Friday, June 30, 2006

Immigration

Fr. Richard Neuhaus is one of the brighter lights on the East Coast, and he ruminates on the question:

In terms of what’s good for the American economy, I am impressed by the arguments of the Wall Street Journal and many economists that a more or less open immigration policy is, all in all, an economic plus. The Catholic bishops are also undoubtedly right in their insistence upon compassion for the twelve million or more illegal immigrants already here, and it does not detract from the moral integrity of their position that the great majority of immigrants from the South are Catholics, and therefore immigration is seen as benefiting the Church.

At the same time, as Mary Ann Glendon notes in the current First Things, there is in the bishops’ statements a conspicuous lack of concern for obedience to the law. Law and order does not guarantee justice, but there can be no justice without law and order. I expect that most Americans are not sure precisely what should be done about immigration but are appalled by the specter of lawlessness. What they perceive is a non-policy for immigration that is wildly out of control, and they have slight confidence that the people who framed the laws now so widely violated with impunity can be trusted to bring the situation under legal control.

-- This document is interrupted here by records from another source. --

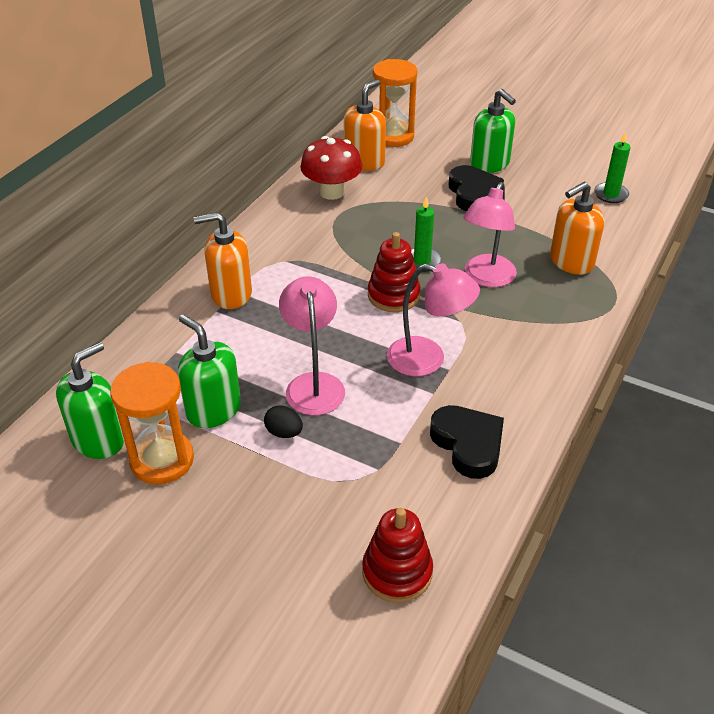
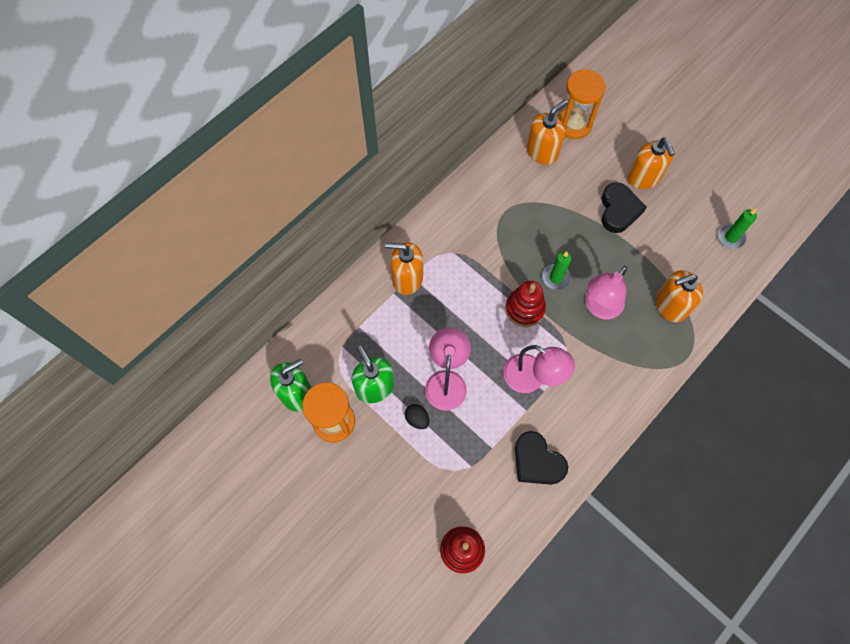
camera: 15 degrees right, 25 degrees up
(332, 192) = (507, 183): red mushroom -> none
(468, 444) = (537, 461): black heart -> black heart turned 150 degrees clockwise
(490, 164) = (643, 177): green soap dispenser -> orange soap dispenser

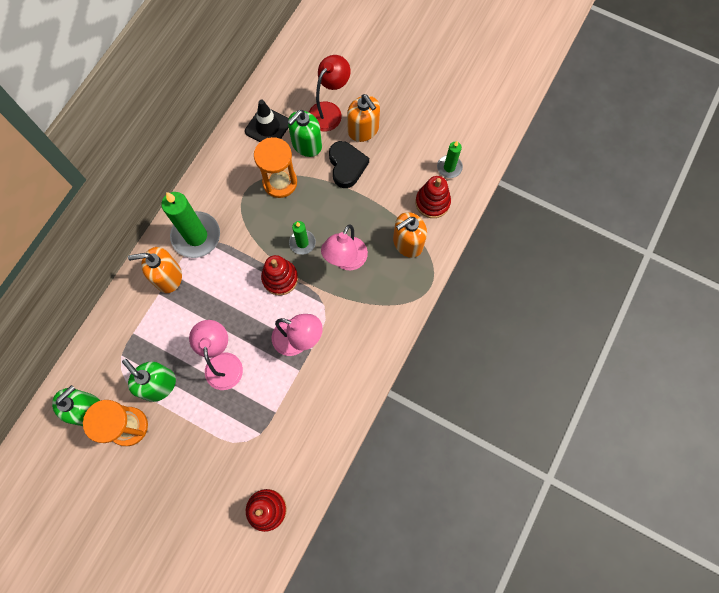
camera: 15 degrees left, 5 degrees up
(417, 419) = (203, 404): black egg -> none
(445, 244) = (196, 236): none -> green candle
(537, 461) = (317, 413): black heart -> none
(542, 151) = (268, 127): orange soap dispenser -> black traffic cone
(573, 124) = (291, 94): orange hourglass -> orange hourglass (280, 182)
(579, 178) = (306, 144): none -> green soap dispenser
(610, 150) = (329, 111): none -> red lamp
(705, 269) = (432, 202): none -> red stacking toy

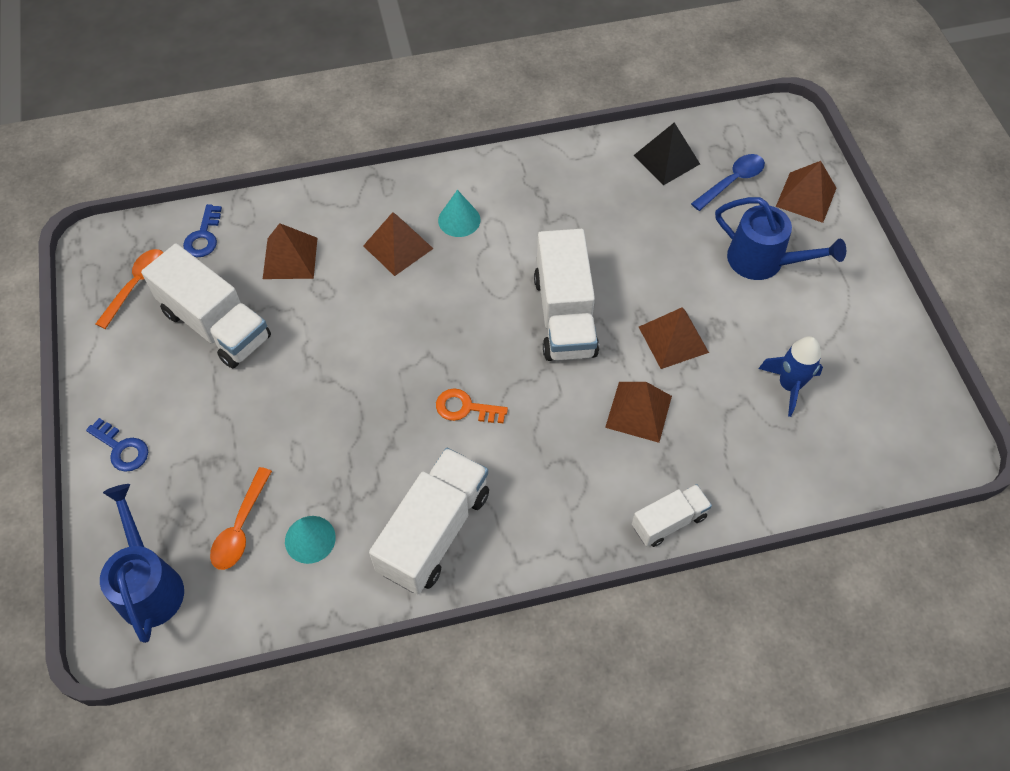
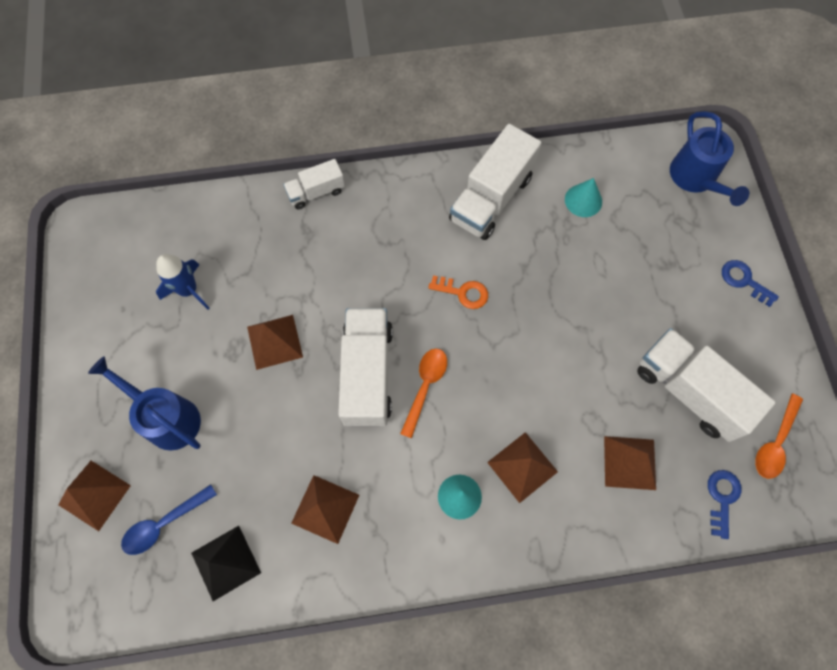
camera: 175 degrees left, 10 degrees up
(240, 527) = (636, 212): orange spoon -> orange spoon (425, 386)
(638, 411) = (320, 278): brown pyramid -> brown pyramid (325, 509)

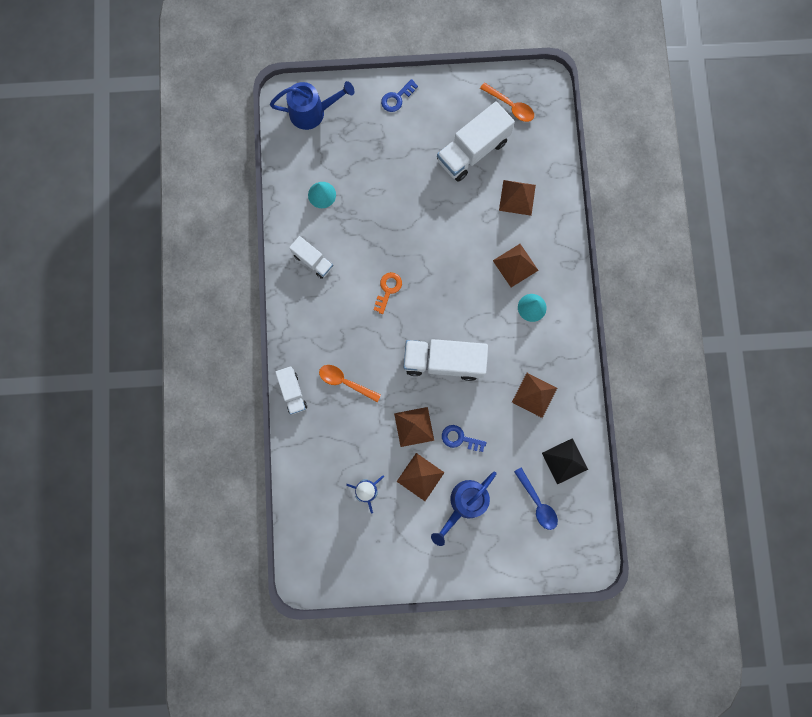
camera: 85 degrees left, 10 degrees up
(94, 495) = (515, 552): brown pyramid -> brown pyramid (420, 477)
(425, 386) = (456, 323): orange spoon -> orange spoon (345, 382)
(491, 198) = (313, 261): white truck -> white truck, size x0.55
(722, 498) = (543, 146): blue key -> blue key (460, 438)

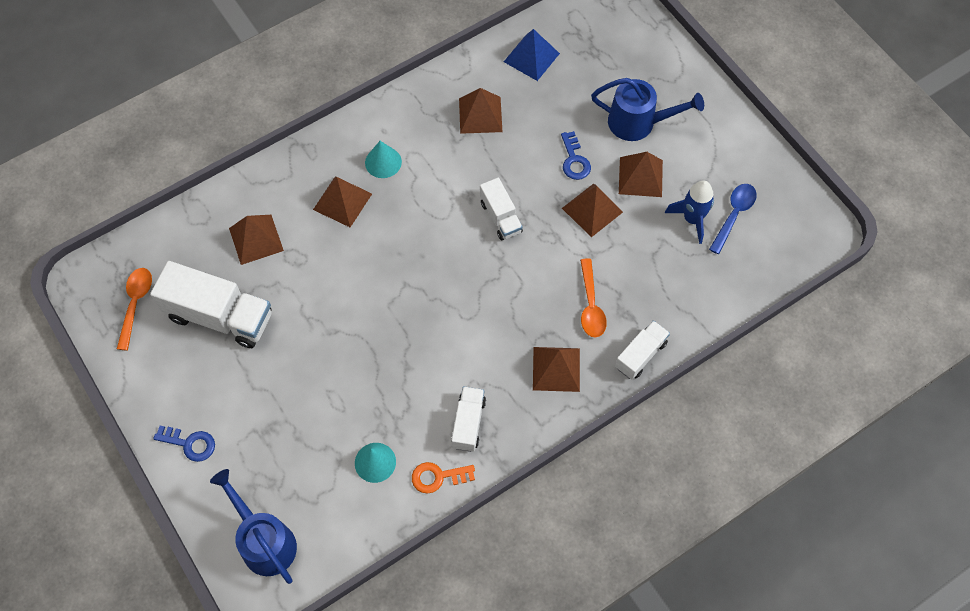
camera: 120 degrees left, 15 degrees down
(315, 334) = (556, 369): none -> brown pyramid
(388, 290) = (453, 318): orange key -> orange key (438, 477)
(444, 362) = (500, 217): white truck -> white truck, size x0.55
(537, 503) = (590, 61): blue spoon -> blue spoon (734, 215)
(565, 461) = (531, 57): black pyramid -> blue pyramid

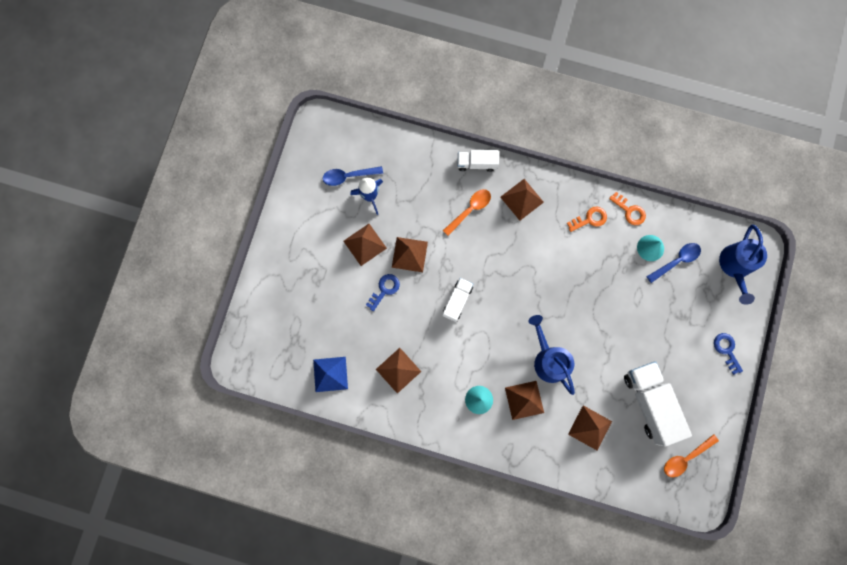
camera: 130 degrees left, 15 degrees up
(334, 478) = (676, 261): none -> blue spoon
(468, 423) = (589, 219): white truck -> orange key
(639, 123) = (327, 273): blue watering can -> blue watering can (548, 359)

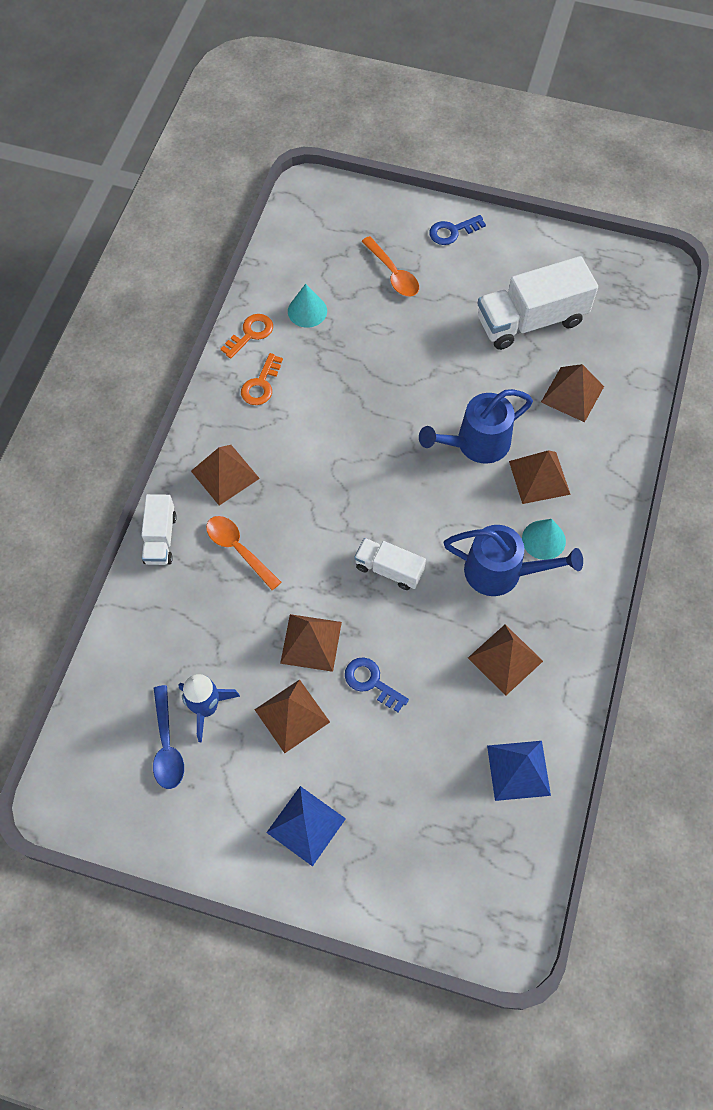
camera: 90 degrees left, 15 degrees down
(302, 253) = (306, 825): none -> blue pyramid
(589, 219) = (261, 384): orange key -> orange key turned 135 degrees counterclockwise
(676, 261) = (327, 281): blue spoon -> none
(685, 458) = (602, 284): orange spoon -> orange spoon (393, 274)
(735, 267) = (336, 216): blue watering can -> blue watering can (502, 572)

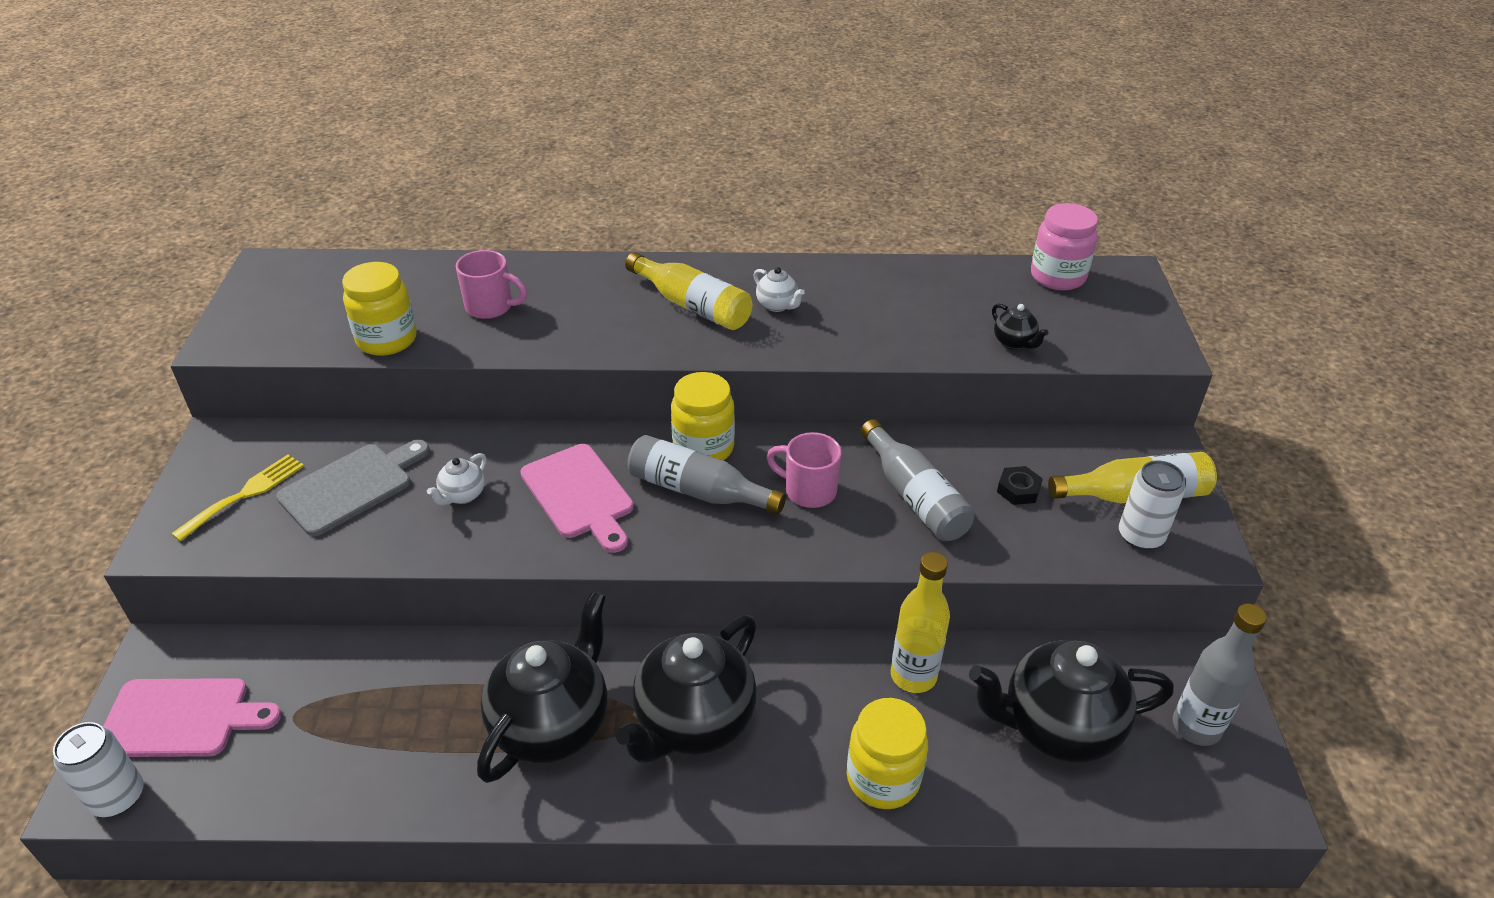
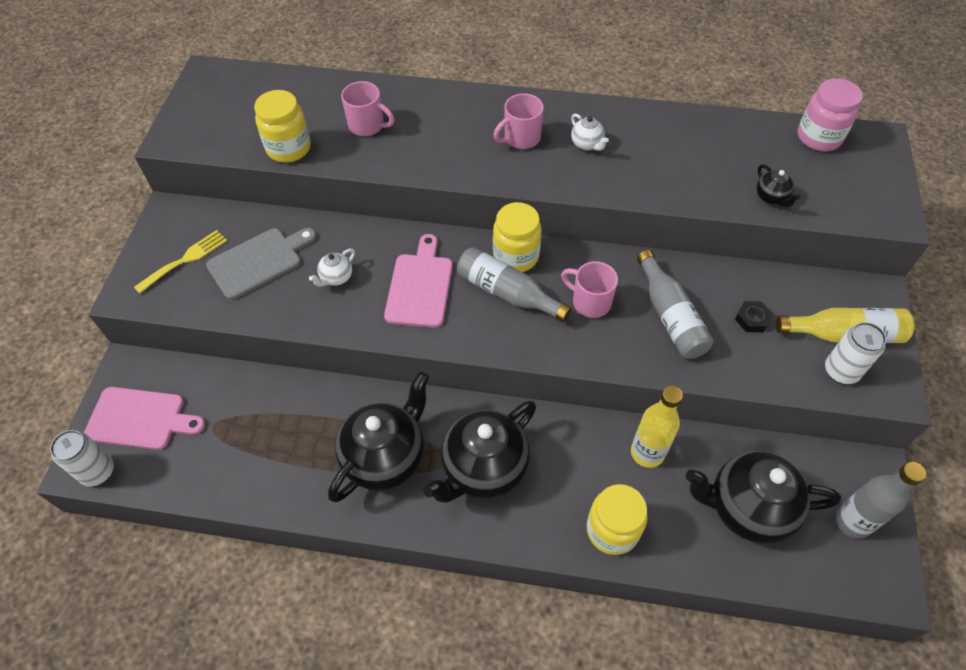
camera: 10 degrees right, 15 degrees up
(579, 495) = (420, 286): pink cutting board -> pink cutting board turned 150 degrees counterclockwise
(692, 305) = (521, 138): yellow bottle -> pink mug

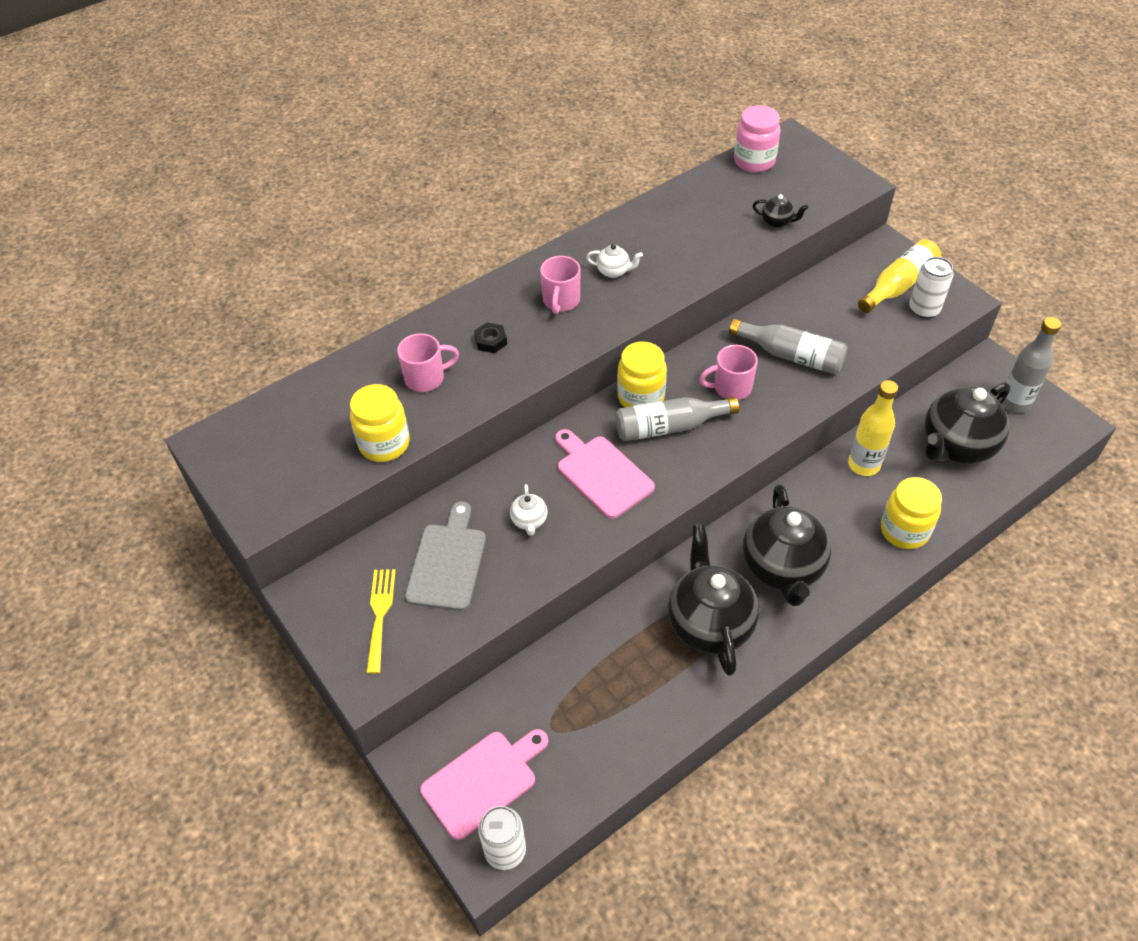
camera: 45 degrees left, 5 degrees down
(752, 319) = (839, 318): black nut -> black nut (491, 341)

...The snarled muddle of laws and regulations for getting into the country legally is manifestly not working, which gives people little confidence in the complexity of new procedures proposed by the White House and Senate. Meanwhile, there is the prospect of millions of more illegals pouring across the southern border.

The political elites seem to be indifferent to the disruption of communities resulting from unbounded illegal immigration. I expect that is in large part because they don’t live in those communities. ...

...I have been critically appreciative of the urgings of Samuel Huntington (Who Are We?) and others who contend that at stake is whether the United States will remain a sovereign nation in legal and cultural continuity with its history. Such arguments may be overblown, but they cannot be dismissed as nativist or lacking in moral seriousness. Anyone who thinks a devotion to nation and peoplehood is incompatible with Catholic social doctrine should spend some time with John Paul II’s last published book, Memory and Identity.

There is a local businessman who virtually froths at the mouth when he mentions Jim Sensenbrenner. This businessman claims adherence to Catholicism and advocates a virtually open-borders position, linking the two.

He's wrong on the substance--there is no incompatibility between Catholicism and Order on the Border. None whatsoever. Nor is there a xenophobia, nor racism, nor nativism in demanding that the United States be the final arbiter of "what's good for the county" in terms of immigration.